Your task » Can you recast every line of the records below as a numbered list, dropping the blank lines and leaving the pictures out?

Rendered chart pictures »
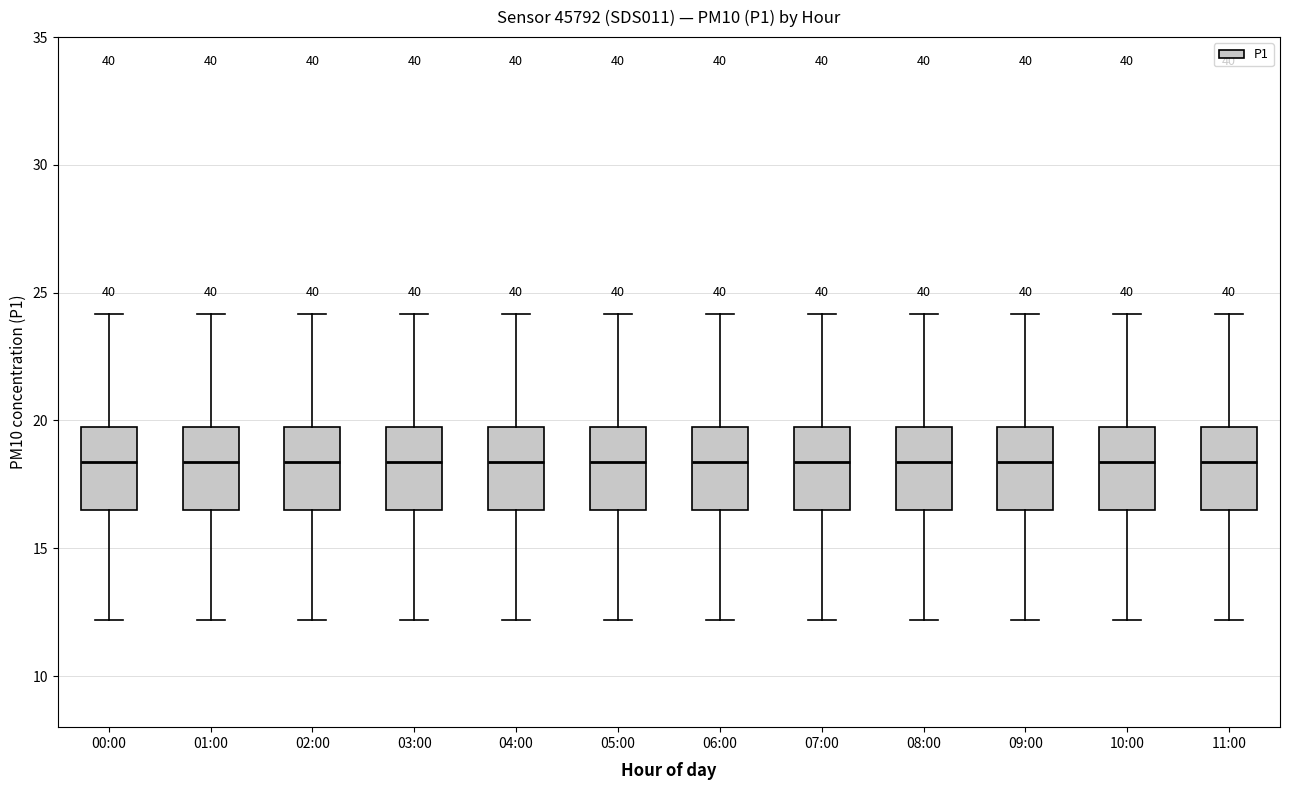

Reading left to right, transcribe this box plot: for each box, give where its median line is, the range the box spans, and where its two whiskers end, as read against the y-axis. The values are not printed on the chart, so give them approximately, as read against the axis.

00:00: median 18.5, box 16.5 to 20.0, whiskers 12.0 to 24.0
01:00: median 18.5, box 16.5 to 20.0, whiskers 12.0 to 24.0
02:00: median 18.5, box 16.5 to 20.0, whiskers 12.0 to 24.0
03:00: median 18.5, box 16.5 to 20.0, whiskers 12.0 to 24.0
04:00: median 18.5, box 16.5 to 20.0, whiskers 12.0 to 24.0
05:00: median 18.5, box 16.5 to 20.0, whiskers 12.0 to 24.0
06:00: median 18.5, box 16.5 to 20.0, whiskers 12.0 to 24.0
07:00: median 18.5, box 16.5 to 20.0, whiskers 12.0 to 24.0
08:00: median 18.5, box 16.5 to 20.0, whiskers 12.0 to 24.0
09:00: median 18.5, box 16.5 to 20.0, whiskers 12.0 to 24.0
10:00: median 18.5, box 16.5 to 20.0, whiskers 12.0 to 24.0
11:00: median 18.5, box 16.5 to 20.0, whiskers 12.0 to 24.0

Task answer »
1. Reading left to right, transcribe this box plot: for each box, give where its median line is, the range the box spans, and where its two whiskers end, as read against the y-axis. The values are not printed on the chart, so give them approximately, as read against the axis.
2. 00:00: median 18.5, box 16.5 to 20.0, whiskers 12.0 to 24.0
3. 01:00: median 18.5, box 16.5 to 20.0, whiskers 12.0 to 24.0
4. 02:00: median 18.5, box 16.5 to 20.0, whiskers 12.0 to 24.0
5. 03:00: median 18.5, box 16.5 to 20.0, whiskers 12.0 to 24.0
6. 04:00: median 18.5, box 16.5 to 20.0, whiskers 12.0 to 24.0
7. 05:00: median 18.5, box 16.5 to 20.0, whiskers 12.0 to 24.0
8. 06:00: median 18.5, box 16.5 to 20.0, whiskers 12.0 to 24.0
9. 07:00: median 18.5, box 16.5 to 20.0, whiskers 12.0 to 24.0
10. 08:00: median 18.5, box 16.5 to 20.0, whiskers 12.0 to 24.0
11. 09:00: median 18.5, box 16.5 to 20.0, whiskers 12.0 to 24.0
12. 10:00: median 18.5, box 16.5 to 20.0, whiskers 12.0 to 24.0
13. 11:00: median 18.5, box 16.5 to 20.0, whiskers 12.0 to 24.0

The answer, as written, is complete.